World’s hottest new math mind-teasers set by Israeli AI formula-finder

Work by ‘Ramanujan Machine’ in Haifa published in influential journal Nature; development team notes that it’s breaking new ground by studying constants, particularly pi

Nathan Jeffay is The Times of Israel's health and science correspondent

Illustrative image: a robot surveys mathematical calculations (PhonlamaiPhoto via iStock by Getty Images)
Illustrative image: a robot surveys mathematical calculations (PhonlamaiPhoto via iStock by Getty Images)

Israel has a smart new mathematician, throwing out mind-teasing hypotheses for number-crunchers of the world to prove or disprove. The powers being displayed are, literally, superhuman, because it is a multi-tentacled computer program.

The Ramanujan Machine, an advanced artificial intelligence invention, works across ten regular computers at the Technion-Israel Institute of Technology, churning through possibilities for new lines of mathematical research. And in the future, scientists hope it may use your phone’s processing power too.

For almost two years, Prof. Ido Kaminer, who built the device, has been gathering all the hypotheses it came up with, and on Wednesday he published the 19 hardest to prove or disprove in the influential peer-reviewed journal Nature, inviting experts all over the world to take to their whiteboards and have a try.

All of the hypotheses generated by the machine are formulae, meaning expressions or equations that detail the relationship between certain quantities, and most are new expressions of the number pi.

The research team behind the artificial intelligence formulae-generator, from left to right, Rotem Elimelech, Yoav Harris, Prof. Ido Kaminer and Shahar Gottlieb. (Rami Shelush/Technion-Israel Institute of Technology)

Dozens more formulae, some of which are also detailed in Nature, have already been proven correct. Kaminer told The Times of Israel that his machine could help change the face of mathematical research in the future by giving artificial intelligence a significant role in setting the agenda.

“It’s exciting because this can create new options for how we do mathematics,” said Kaminer, assistant professor at the Technion’s Faculty of Electrical Engineering and a member of the institution’s interdisciplinary Solid State Institute. “In the future we can have human mathematicians asking computers for pointers towards what are the most exciting areas to explore, and outlining the best questions to investigate.”

He explained: “It’s a computer program that attempts to do the kind of research that mathematicians would normally do,” adding that it works on the first two steps of mathematical breakthroughs.

“Every mathematical advance has three steps,” he said. “First of all, there is the need to understand existing knowledge; second is using that to see what new things could be discovered that are true, and then, in the third step, we prove or disprove the hypothesis.”

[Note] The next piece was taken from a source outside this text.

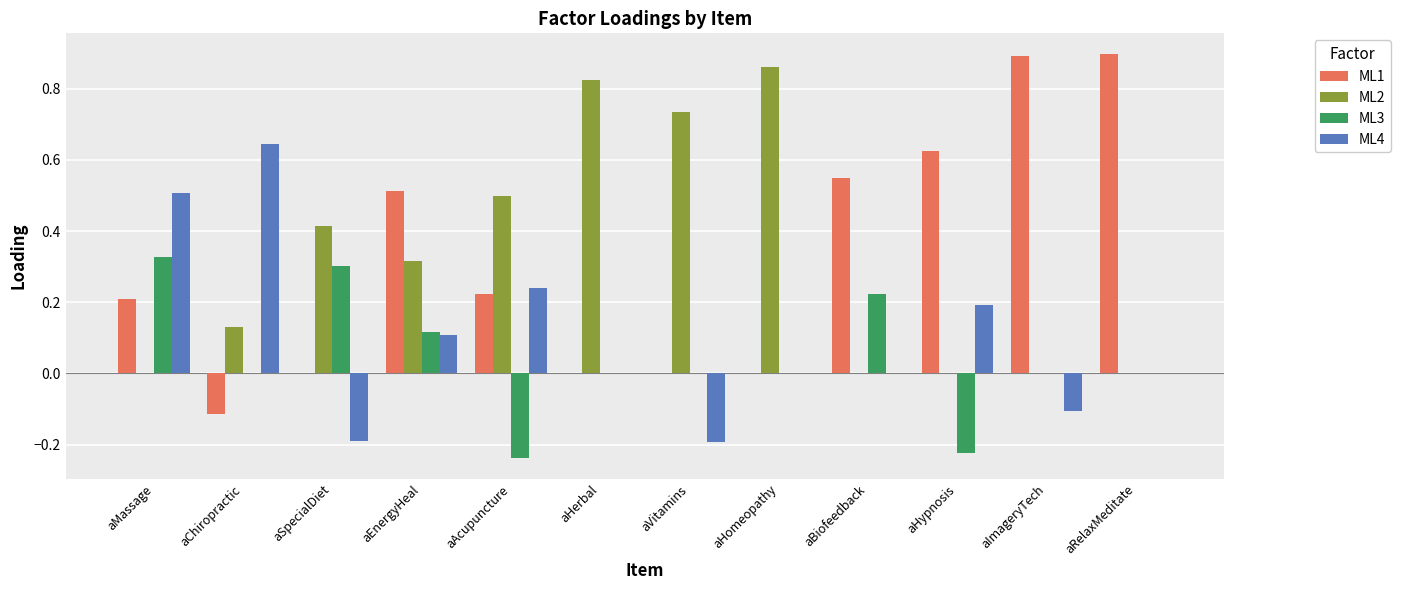

True or false: ML2 has a value of 0.0 at aMassage.

True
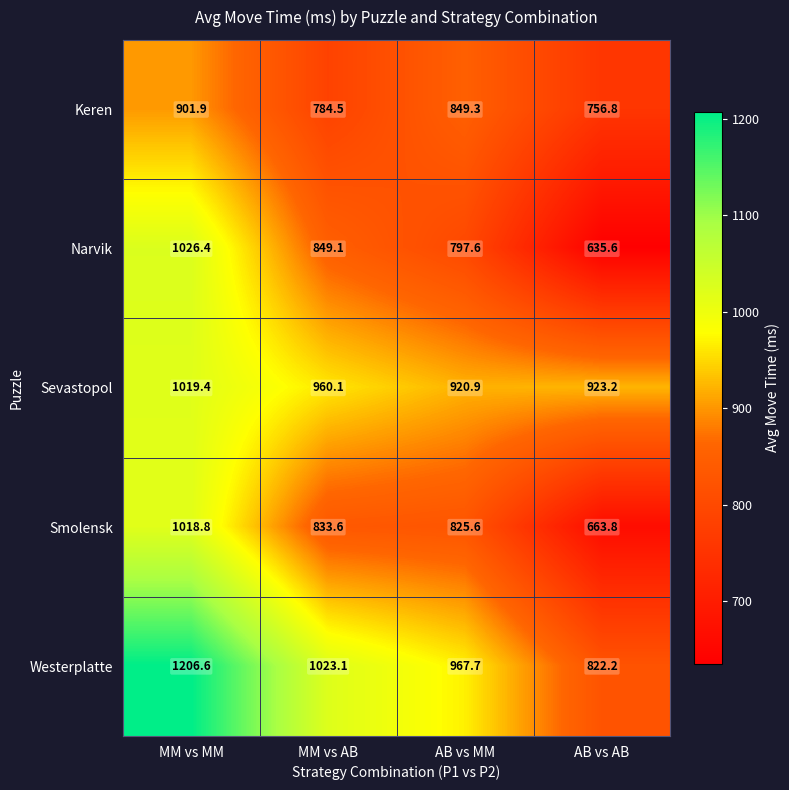

At which label is Keren closest to 829?

AB vs MM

The Technion machine is not the first artificial intelligence invention to be tasked with generating mathematical hypotheses, but Kaminer said it is the most advanced, and also breaking new ground by studying constants. “This is the first machine to study fundamental constants of mathematics, meaning numbers like pi, and as such to generate formulae that express the constants of mathematics.”

A man solving math problems (francescoch via iStock by Getty Images)

While the new AI machine currently works only on Technion computers, Kaminer’s ambition is to run it on crowdsourced processing power from around the world. He wants to make a smartphone app version of his machine, which people can download, volunteering their device’s spare processing power to engage in advanced mathematical research.

“Just imagine, your phone could be searching for mathematical formulae while you sleep and it charges at night,” said Kaminer. “It would be an exciting way to advance research, and people could be given the opportunity to name formulae found by their phone after themselves — or after their phones, if they wished.”

The machine is named after Srinivasa Ramanujan, a 20th-century Indian mathematician who wrote notebooks full of hypotheses that he believed came from a goddess who appeared in his dreams.

Kaminer said he became determined to build the machine after hearing an MIT professor who taught him discuss AI research at a seminar.

“He asked the whole room how long it’ll be before a computer could do the research we are doing now,” Kaminer recalled. “The average answer he got was 50 years. It’s right, there is a very high chance that during my lifetime, much of the type of research I’m doing now may be conducted by a computer.

“This made me think I needed to either study something that computers won’t be able to replicate, or be part of this revolution by developing the tech for it.”